Abiopep, the Murcian biotechnology and plant health company - a spin-off that emerged in 2013 from CEBAS (Center for Soil Science and Applied Biology of Segura) - focused on the identification and elimination of some of the pathogens that affect strategic crops in the Region- is currently participating in two projects integrated into Horizon 2020, the largest research and innovation program in the European Union with a budget of almost 80,000 million euro.
The goal of the first project, Veg-Adapt, is to find agricultural crops in the Mediterranean that have characteristics that can help mitigate the effects of climate change. Specifically, the team from Murcia focuses its efforts on traditional melon varieties that can be more resilient to lack of water, salinity conditions, and high temperatures that can favor combinations and help improve varieties in the future.
The second project, Inextvir, is focused on research excellence and the training of brilliant young scientists. Through it, Murcian researchers are trained and carry out their work in the United Kingdom, France, Slovenia, Belgium, and the Netherlands.
Reciprocally, in Espinardo, a young Moroccan doctoral student works with the Abiopep team in the analysis of viromes, i.e. determining and gathering knowledge about all the virus populations that exist in certain crops of economic importance at the continental level, in this case, focused on tomato, melon, and lettuce crops.

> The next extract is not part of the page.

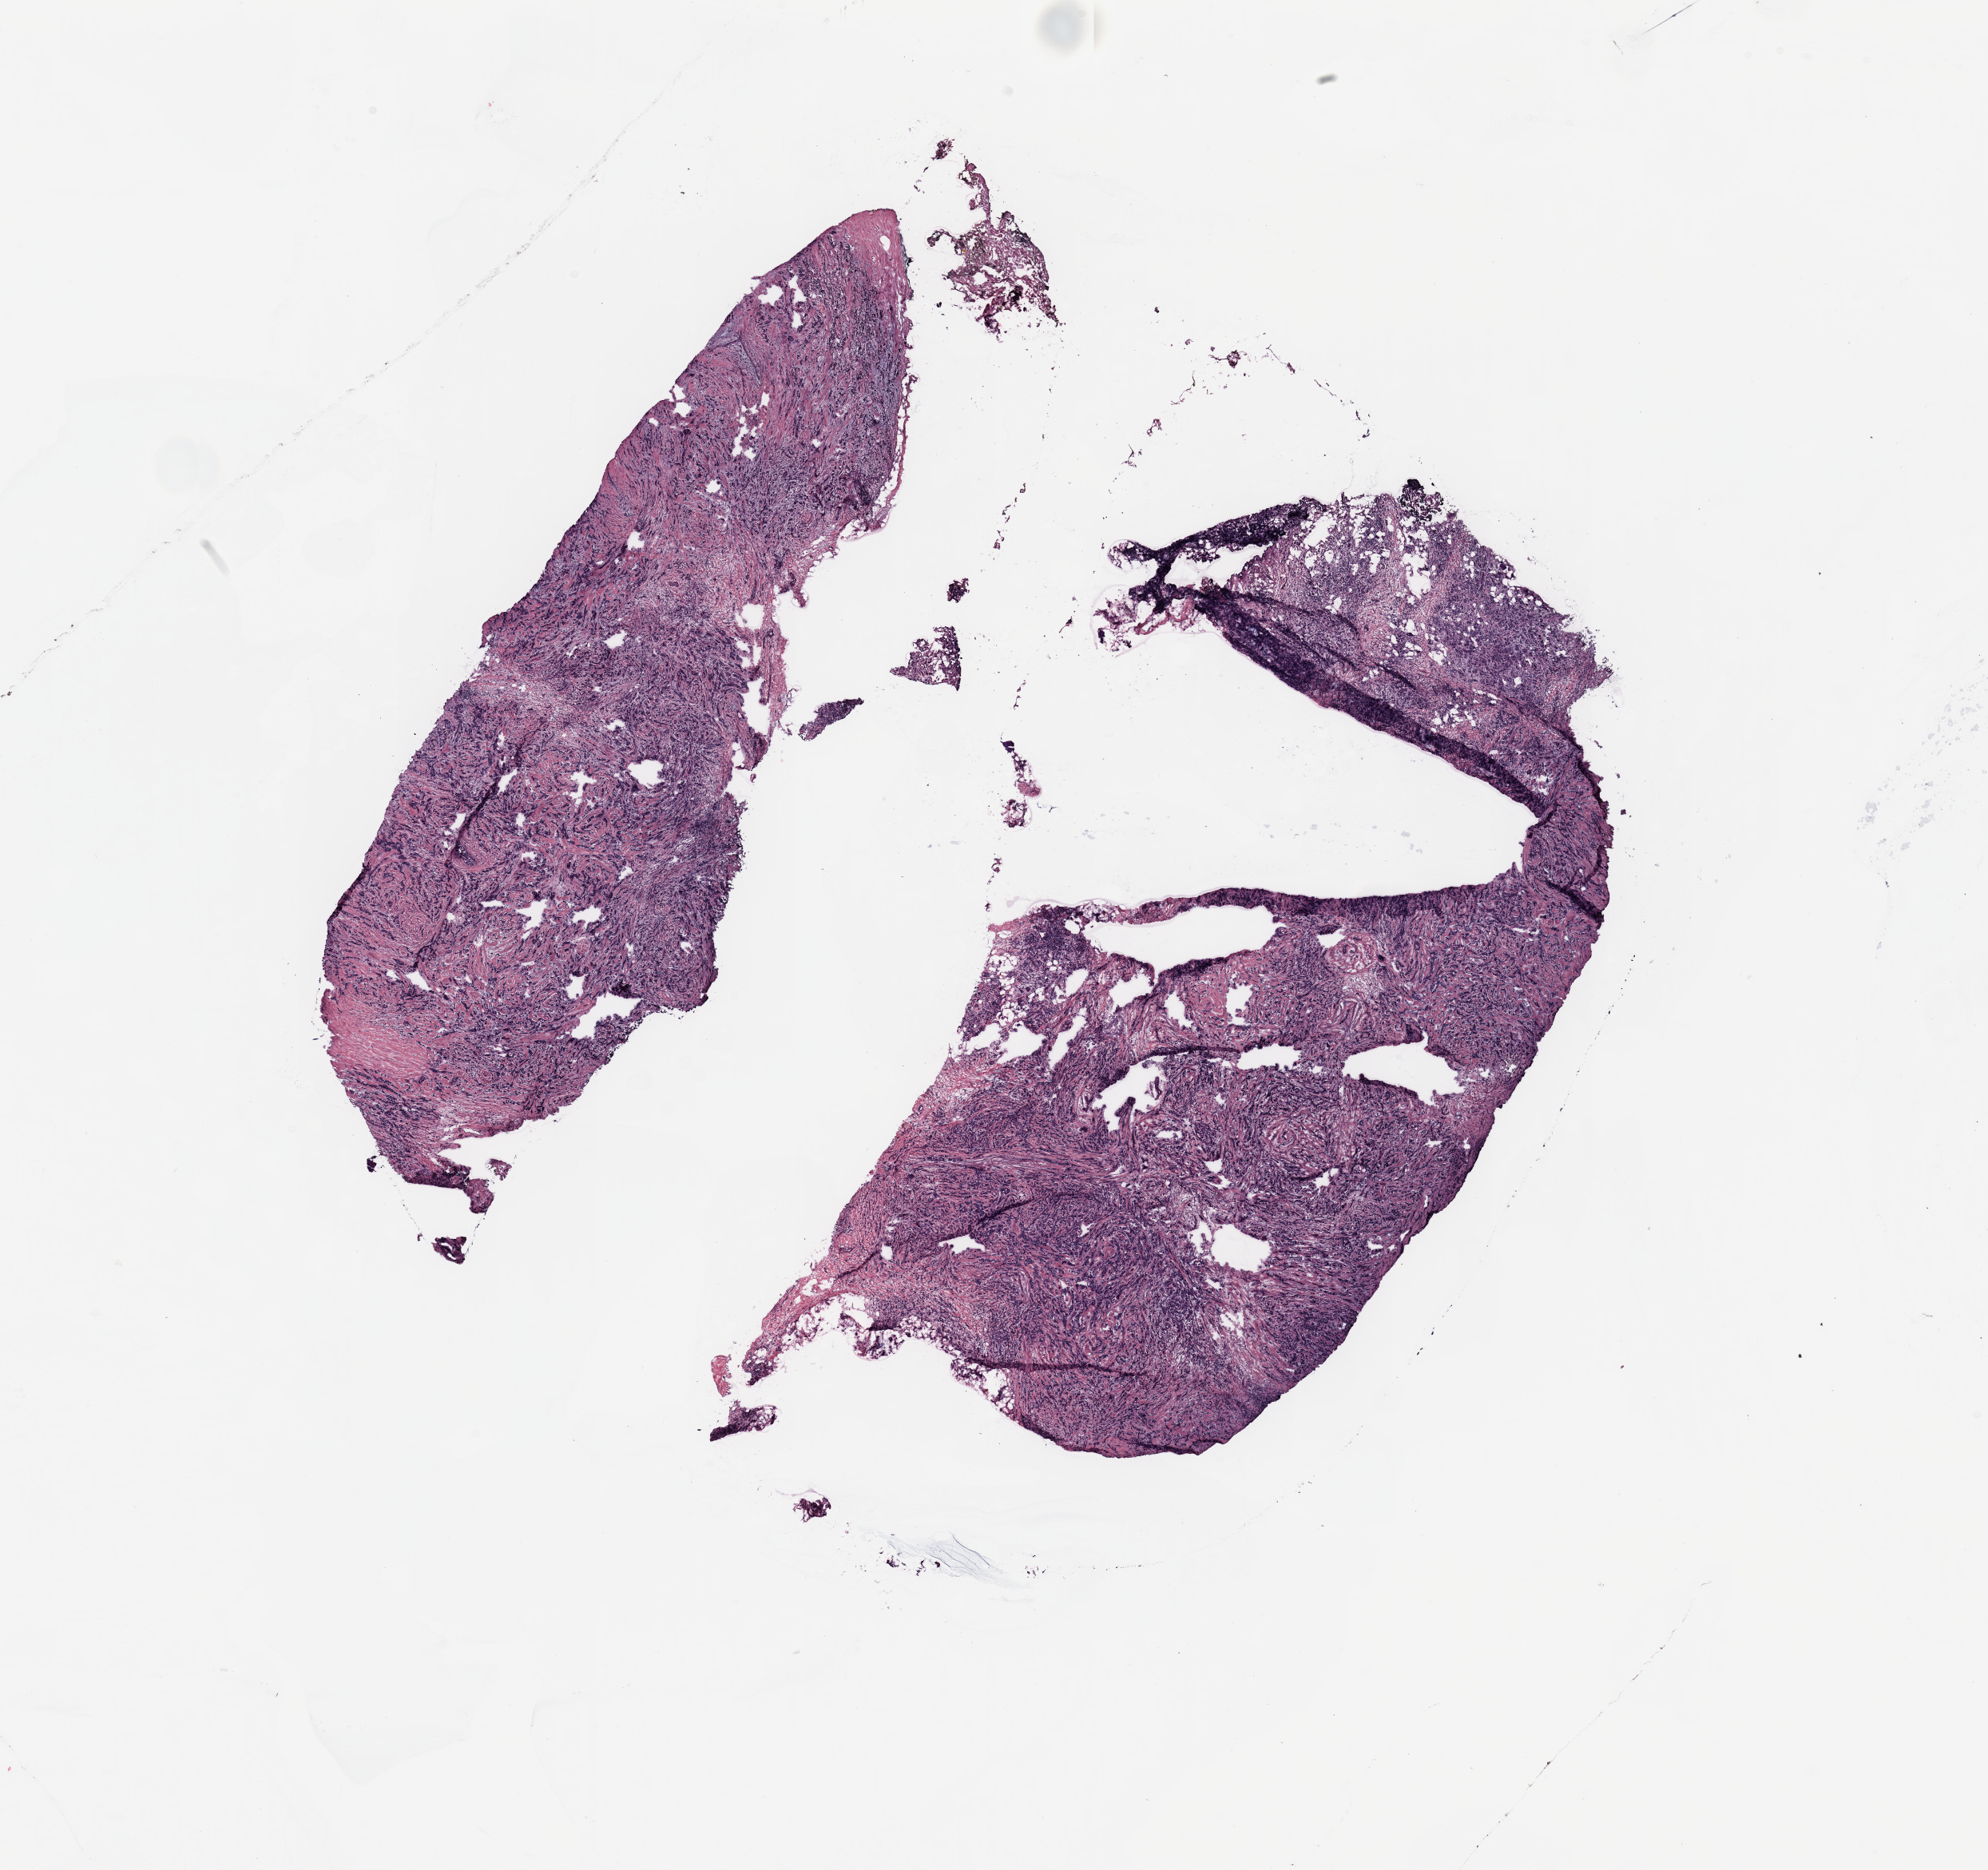
Digitized H&E tissue section (whole slide) — a low-resolution overview of the entire scanned area, about 19.7 x 18.5 mm (slide scanned at 20x); breast, tissue type not recorded.
Patient diagnosis (cohort enrolment): breast cancer (breast).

"We have two functions. The first is to identify and sequence potential emerging pathogens because we need to know our enemy to fight it, which is our second job," stated Yolanda Hernando, the managing director of this company. "If you are the first to detect them, you will be the first to develop a program of control strategies," he added. The researchers use molecular tools to identify cultivation areas with virus-compatible symptoms. They also analyze the weeds and flora in nearby areas that can act as reservoirs, as well as the transmission routes.
As a result of this work, Abiopep has already managed to patent in Spain a 'vaccine' for the sweet cucumber mosaic virus, one of the most problematic pathogens in intensive tomato crops.